7 poèmes

Poèmes sur le mois d’avril

Sept poèmes originaux sur le mois d’avril, entre averses, poissons en papier, jardins hésitants et journées qui s’allongent.

Avril arrive avec des manteaux que l’on regrette d’avoir laissés chez soi et des fenêtres ouvertes trop tôt. Le mois hésite entre averse froide, soleil franc et plaisanteries collées dans le dos.

Ces poèmes observent ses changements dans la rue, à l’école et au jardin.

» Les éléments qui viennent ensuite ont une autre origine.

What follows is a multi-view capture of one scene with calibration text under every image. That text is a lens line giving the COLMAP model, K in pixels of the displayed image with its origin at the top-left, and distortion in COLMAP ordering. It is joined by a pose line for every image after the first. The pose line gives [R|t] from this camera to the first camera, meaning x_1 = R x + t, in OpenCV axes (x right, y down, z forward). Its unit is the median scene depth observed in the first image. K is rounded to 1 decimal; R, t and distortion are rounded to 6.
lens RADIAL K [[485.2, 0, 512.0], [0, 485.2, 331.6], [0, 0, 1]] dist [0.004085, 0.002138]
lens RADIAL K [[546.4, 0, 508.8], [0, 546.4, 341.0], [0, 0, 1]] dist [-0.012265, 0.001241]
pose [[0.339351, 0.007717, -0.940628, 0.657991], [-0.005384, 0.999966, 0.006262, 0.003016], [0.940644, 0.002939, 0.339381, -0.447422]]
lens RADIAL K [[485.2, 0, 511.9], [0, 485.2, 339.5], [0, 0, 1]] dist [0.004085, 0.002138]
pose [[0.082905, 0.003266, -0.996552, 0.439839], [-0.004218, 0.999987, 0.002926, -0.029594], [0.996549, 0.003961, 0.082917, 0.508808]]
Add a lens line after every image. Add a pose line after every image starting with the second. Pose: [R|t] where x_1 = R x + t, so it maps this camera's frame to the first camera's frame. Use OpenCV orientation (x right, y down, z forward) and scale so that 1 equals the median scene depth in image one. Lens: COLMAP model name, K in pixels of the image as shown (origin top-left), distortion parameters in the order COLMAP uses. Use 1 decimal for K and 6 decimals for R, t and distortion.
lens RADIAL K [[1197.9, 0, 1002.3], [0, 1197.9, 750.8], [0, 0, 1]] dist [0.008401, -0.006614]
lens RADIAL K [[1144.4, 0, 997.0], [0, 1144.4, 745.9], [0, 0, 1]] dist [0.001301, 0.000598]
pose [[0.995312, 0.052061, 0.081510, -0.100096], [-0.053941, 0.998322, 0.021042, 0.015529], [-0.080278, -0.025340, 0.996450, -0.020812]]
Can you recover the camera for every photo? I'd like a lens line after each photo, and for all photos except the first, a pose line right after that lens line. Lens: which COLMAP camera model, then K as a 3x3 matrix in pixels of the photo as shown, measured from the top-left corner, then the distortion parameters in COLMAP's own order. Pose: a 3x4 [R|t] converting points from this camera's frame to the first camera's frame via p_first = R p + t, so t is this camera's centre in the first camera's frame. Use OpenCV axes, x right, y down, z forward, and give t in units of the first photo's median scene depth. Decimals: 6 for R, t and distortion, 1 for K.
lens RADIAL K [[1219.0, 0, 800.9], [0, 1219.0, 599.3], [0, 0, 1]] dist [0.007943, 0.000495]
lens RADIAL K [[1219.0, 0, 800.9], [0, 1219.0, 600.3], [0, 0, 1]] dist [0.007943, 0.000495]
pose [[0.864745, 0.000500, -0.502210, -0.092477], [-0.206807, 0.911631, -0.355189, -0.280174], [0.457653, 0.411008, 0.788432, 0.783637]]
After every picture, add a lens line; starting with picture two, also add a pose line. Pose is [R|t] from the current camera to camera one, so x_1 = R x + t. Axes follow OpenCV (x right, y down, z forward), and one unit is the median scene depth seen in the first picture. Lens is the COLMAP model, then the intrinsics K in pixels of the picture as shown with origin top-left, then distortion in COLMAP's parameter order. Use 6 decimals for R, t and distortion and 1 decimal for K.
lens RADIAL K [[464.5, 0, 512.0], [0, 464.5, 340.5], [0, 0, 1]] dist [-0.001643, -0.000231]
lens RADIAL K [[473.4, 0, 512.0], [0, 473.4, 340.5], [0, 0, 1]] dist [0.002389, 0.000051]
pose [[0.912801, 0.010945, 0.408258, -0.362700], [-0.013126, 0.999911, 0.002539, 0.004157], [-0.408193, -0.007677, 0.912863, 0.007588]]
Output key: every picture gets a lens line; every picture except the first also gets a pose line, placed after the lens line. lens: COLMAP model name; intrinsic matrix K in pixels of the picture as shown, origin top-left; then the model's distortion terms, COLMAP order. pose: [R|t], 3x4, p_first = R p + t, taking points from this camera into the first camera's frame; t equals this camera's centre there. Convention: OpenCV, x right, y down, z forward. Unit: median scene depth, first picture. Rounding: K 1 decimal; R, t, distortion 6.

Ils ne forcent pas le printemps à être joyeux : certains jours recommencent, d’autres se contentent d’éclairer un détail.

01
malicieux·classe

Poisson dans le dos

Un poisson bleu voyage
sur le manteau du directeur.

Toute la cour retient son rire.
Il traverse le préau, très droit,
puis se retourne en souriant :
il en avait préparé vingt.
02
vif·lecture

Averse sur les jonquilles

La pluie couche les jonquilles
le long du mur humide.

Une heure plus tard, le soleil
redresse leurs têtes jaunes.
Avril change d’avis ;
les fleurs ne demandent pas d’excuses.
03
ironique·message

La Veste oubliée

Ce matin, le ciel promettait
une journée presque chaude.

À cinq heures, je cours
sous une grêle minuscule.
Ma veste attend sur une chaise,
fière d’avoir eu raison.
04
attentif·lecture

Semis sur le rebord

Six pots occupent la fenêtre,
chacun portant une étiquette.

Rien ne paraît pousser,
puis une tige fend la terre.
Je rapproche mon visage ;
le mois tient dans ce millimètre.
05
mobile·lecture

Terrasse avant la pluie

Le café sort quatre tables,
les clients retirent leurs manteaux.

Une rafale retourne le menu,
les premières gouttes gagnent les verres.
Tout rentre en moins d’une minute ;
avril garde la terrasse vide.
06
calme·lecture

Le Soir plus long

Après le dîner, la fenêtre
porte encore un peu de ciel.

Je n’allume pas la lampe,
je laisse les murs pâlir.
Sans bruit, avril ajoute
quelques minutes à la maison.
07
changeant·lecture

Trois saisons dans une heure

En avril, je sors les chaises du balcon.
Le soleil chauffe aussitôt le métal,
puis un nuage apporte de la grêle.
Je rentre les coussins, ferme la fenêtre,
et cinq minutes plus tard
un merle chante dans la lumière.
Ce mois ne tient aucune promesse,
sauf celle de changer
avant que nous ayons fini de nous adapter.